Canada: Weak auto sales weigh on retail sales in February

On the heels of January’s impressive gain, retail sales took a breather in February, rising just 0.1% month-on-month. Performance was even weaker after removing inflation, with sales down 0.4% in volume.

Sales appear to have picked up the slack in March, with Statistics Canada’s flash estimate pointing to a monthly gain of 1.4%.

Regionally, sales fell in all but four provinces in February. Manitoba (+4.3%), Saskatchewan (+2.4%) and Nova Scotia bucked the trend with strong sales increases, while Ontario recorded a modest increase (+0, 3%).

Looking at individual categories, sales of motor vehicles and parts fell in February (-5.1% m/m), weighing heavily on the headlines. However, gas station revenues increased both in nominal (+6.2%) and volume (+3.4%) terms, boosted by higher gasoline prices and improving trends in matter of mobility.

Core sales, which exclude autos and gasoline, held up well for a second consecutive month, rising 1.4% in February, following a 3.3% gain in January.

  • Sales at clothing and accessories stores led the rise in core sales, rebounding 15.1% in the month.
  • Activity remained strong in some housing-related categories. After an 11% gain in January, sales of building materials, equipment and garden supplies rose 5.6% in February. Ditto for electronics and appliance stores (+1.1%), whose sales have increased over the past three months.
  • In contrast, sales were down at furniture and home furnishings (-2.2%), general merchandise (-1.2%) and miscellaneous retail stores (-1.5%).
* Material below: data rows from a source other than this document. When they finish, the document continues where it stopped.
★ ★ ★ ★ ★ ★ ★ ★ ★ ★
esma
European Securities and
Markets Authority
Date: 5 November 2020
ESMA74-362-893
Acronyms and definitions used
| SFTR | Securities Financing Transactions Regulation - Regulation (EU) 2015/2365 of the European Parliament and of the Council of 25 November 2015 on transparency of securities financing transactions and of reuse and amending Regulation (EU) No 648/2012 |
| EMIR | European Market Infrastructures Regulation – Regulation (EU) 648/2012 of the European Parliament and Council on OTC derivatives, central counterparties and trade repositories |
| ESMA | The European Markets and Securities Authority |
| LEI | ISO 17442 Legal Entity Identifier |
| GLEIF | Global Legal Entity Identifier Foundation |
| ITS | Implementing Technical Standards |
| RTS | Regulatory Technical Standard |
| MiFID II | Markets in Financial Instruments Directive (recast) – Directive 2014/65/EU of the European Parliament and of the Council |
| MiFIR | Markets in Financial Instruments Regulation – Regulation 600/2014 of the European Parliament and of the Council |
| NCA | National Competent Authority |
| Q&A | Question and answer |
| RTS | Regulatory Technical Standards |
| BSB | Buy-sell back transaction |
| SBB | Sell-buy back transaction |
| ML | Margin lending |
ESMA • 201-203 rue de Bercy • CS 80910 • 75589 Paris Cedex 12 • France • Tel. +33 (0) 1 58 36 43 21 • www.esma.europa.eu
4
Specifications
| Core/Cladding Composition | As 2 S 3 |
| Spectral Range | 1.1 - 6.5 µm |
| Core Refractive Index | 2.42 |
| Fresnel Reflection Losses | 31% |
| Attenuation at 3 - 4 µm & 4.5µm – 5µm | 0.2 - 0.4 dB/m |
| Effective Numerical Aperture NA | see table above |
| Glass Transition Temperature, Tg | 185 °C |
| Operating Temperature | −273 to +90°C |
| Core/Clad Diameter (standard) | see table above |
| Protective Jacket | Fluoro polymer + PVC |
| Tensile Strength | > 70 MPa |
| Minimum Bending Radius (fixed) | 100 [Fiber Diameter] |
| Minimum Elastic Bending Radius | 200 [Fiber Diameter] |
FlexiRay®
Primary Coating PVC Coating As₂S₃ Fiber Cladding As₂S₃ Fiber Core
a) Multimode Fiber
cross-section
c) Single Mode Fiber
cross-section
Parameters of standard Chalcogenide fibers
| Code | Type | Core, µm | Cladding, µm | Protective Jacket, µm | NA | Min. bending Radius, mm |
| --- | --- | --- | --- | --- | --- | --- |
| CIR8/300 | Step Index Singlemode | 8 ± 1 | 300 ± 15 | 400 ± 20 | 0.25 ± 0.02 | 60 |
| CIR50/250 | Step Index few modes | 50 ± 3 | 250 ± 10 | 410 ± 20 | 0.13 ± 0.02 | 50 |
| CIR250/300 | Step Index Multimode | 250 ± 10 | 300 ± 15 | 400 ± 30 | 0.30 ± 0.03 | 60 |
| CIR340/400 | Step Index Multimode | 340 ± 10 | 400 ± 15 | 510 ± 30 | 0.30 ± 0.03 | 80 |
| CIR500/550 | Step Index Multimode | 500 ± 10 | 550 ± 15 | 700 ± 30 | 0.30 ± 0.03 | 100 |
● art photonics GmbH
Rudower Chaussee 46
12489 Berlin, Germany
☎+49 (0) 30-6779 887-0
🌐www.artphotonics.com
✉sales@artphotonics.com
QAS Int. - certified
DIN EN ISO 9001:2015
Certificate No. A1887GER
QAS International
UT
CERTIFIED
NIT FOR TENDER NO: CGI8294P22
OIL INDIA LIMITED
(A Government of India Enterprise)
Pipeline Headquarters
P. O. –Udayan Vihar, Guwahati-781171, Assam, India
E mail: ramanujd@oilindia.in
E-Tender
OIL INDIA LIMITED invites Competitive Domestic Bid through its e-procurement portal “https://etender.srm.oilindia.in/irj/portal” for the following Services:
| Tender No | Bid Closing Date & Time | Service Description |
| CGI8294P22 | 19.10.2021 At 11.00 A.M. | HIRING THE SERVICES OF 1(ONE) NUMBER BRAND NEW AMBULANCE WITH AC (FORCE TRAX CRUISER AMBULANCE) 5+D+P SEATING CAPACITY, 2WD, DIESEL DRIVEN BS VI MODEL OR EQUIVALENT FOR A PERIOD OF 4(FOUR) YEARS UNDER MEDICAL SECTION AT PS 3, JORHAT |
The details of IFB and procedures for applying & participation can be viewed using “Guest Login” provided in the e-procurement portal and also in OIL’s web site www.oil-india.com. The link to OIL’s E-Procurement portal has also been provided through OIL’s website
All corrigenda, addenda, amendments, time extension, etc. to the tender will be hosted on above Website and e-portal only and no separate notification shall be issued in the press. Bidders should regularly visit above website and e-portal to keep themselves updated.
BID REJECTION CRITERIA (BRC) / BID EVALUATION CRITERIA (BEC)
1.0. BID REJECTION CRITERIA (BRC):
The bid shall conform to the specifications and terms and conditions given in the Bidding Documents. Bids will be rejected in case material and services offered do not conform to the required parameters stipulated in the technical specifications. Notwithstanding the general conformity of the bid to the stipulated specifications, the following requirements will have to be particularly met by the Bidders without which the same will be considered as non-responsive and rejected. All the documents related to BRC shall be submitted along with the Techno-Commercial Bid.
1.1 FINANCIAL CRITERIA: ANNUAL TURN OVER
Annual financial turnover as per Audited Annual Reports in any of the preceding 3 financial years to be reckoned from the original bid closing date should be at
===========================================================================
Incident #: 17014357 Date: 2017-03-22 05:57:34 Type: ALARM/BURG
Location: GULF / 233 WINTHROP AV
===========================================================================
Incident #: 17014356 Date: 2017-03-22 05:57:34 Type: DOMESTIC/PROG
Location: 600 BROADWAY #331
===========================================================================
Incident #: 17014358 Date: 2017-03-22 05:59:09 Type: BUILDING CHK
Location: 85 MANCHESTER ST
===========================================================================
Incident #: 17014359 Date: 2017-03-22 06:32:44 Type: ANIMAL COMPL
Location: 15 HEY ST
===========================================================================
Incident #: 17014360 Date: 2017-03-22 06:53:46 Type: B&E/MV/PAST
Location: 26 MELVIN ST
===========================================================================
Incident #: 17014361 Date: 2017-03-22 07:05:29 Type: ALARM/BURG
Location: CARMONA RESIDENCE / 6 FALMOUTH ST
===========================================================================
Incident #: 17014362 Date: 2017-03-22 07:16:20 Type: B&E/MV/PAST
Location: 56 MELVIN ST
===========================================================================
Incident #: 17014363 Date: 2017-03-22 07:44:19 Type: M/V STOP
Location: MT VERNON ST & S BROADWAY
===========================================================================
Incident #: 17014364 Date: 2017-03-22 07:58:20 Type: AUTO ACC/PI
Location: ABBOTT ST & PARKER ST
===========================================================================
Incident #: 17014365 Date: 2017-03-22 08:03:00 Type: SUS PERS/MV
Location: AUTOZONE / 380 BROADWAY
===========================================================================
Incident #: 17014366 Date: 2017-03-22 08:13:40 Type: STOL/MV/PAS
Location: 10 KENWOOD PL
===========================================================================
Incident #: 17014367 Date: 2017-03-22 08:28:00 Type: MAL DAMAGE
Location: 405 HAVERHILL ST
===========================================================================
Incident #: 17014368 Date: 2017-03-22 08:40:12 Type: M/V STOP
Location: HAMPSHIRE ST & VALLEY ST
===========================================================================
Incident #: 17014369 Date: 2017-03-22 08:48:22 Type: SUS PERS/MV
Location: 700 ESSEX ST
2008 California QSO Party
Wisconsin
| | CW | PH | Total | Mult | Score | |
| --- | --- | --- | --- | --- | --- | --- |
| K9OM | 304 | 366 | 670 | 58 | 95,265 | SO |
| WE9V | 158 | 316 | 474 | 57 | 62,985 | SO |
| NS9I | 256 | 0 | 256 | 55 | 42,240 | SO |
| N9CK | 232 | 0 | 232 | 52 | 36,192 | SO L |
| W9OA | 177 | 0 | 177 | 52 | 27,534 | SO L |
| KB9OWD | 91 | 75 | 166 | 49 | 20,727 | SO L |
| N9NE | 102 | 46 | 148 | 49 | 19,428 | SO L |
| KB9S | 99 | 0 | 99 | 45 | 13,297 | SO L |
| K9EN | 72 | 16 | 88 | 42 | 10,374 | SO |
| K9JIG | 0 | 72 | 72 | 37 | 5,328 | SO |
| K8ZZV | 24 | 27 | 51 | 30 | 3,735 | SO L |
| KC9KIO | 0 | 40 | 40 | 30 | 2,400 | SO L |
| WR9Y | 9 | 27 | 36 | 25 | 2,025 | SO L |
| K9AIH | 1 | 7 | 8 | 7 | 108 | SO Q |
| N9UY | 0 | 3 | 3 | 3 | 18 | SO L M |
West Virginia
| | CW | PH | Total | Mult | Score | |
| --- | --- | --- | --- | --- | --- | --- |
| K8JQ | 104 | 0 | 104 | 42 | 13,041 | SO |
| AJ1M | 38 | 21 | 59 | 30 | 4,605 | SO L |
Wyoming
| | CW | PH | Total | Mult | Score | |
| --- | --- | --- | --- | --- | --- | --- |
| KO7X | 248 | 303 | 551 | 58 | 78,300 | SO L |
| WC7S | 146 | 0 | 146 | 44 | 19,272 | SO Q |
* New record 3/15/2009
Demand also appears to have cooled somewhat in health and personal care stores (-0.4%).
  • E-commerce sales fell in February (-4.6%) as consumers resumed shopping in physical stores.

Key implications

After a very strong impression in January, retail sales paused temporarily in February. A sharp decline in sales of motor vehicles and parts, which account for more than a quarter of retail sales, was mainly responsible for the weak results. Core sales remained resilient for the second consecutive month. Statistics Canada’s preliminary estimate also points to a solid rebound in total sales in March.

Consumer spending is expected to remain robust in the near term, supported by easing public health restrictions, significant pent-up demand and a healthy labor market. But rising prices and interest rates will begin to weigh on household budgets in the second half of the year, prompting consumers to tighten their purse strings. Retail sales could also weaken as consumption continues to shift away from goods and toward services, such as travel and hospitality.

The distinction between nominal and real growth could become important in the coming months, as nominal sales growth is inflated by rapidly rising consumer prices. The confluence of robust domestic demand and tight supply due to ongoing supply chain issues and a tight labor market means that prices for many categories of goods as well as services are beginning to rise. The war in Ukraine has also pushed up commodity prices, adding even more fuel to the inflationary fire. These issues are unlikely to dissipate any time soon and will keep inflation well above the Bank of Canada’s 2% target this year.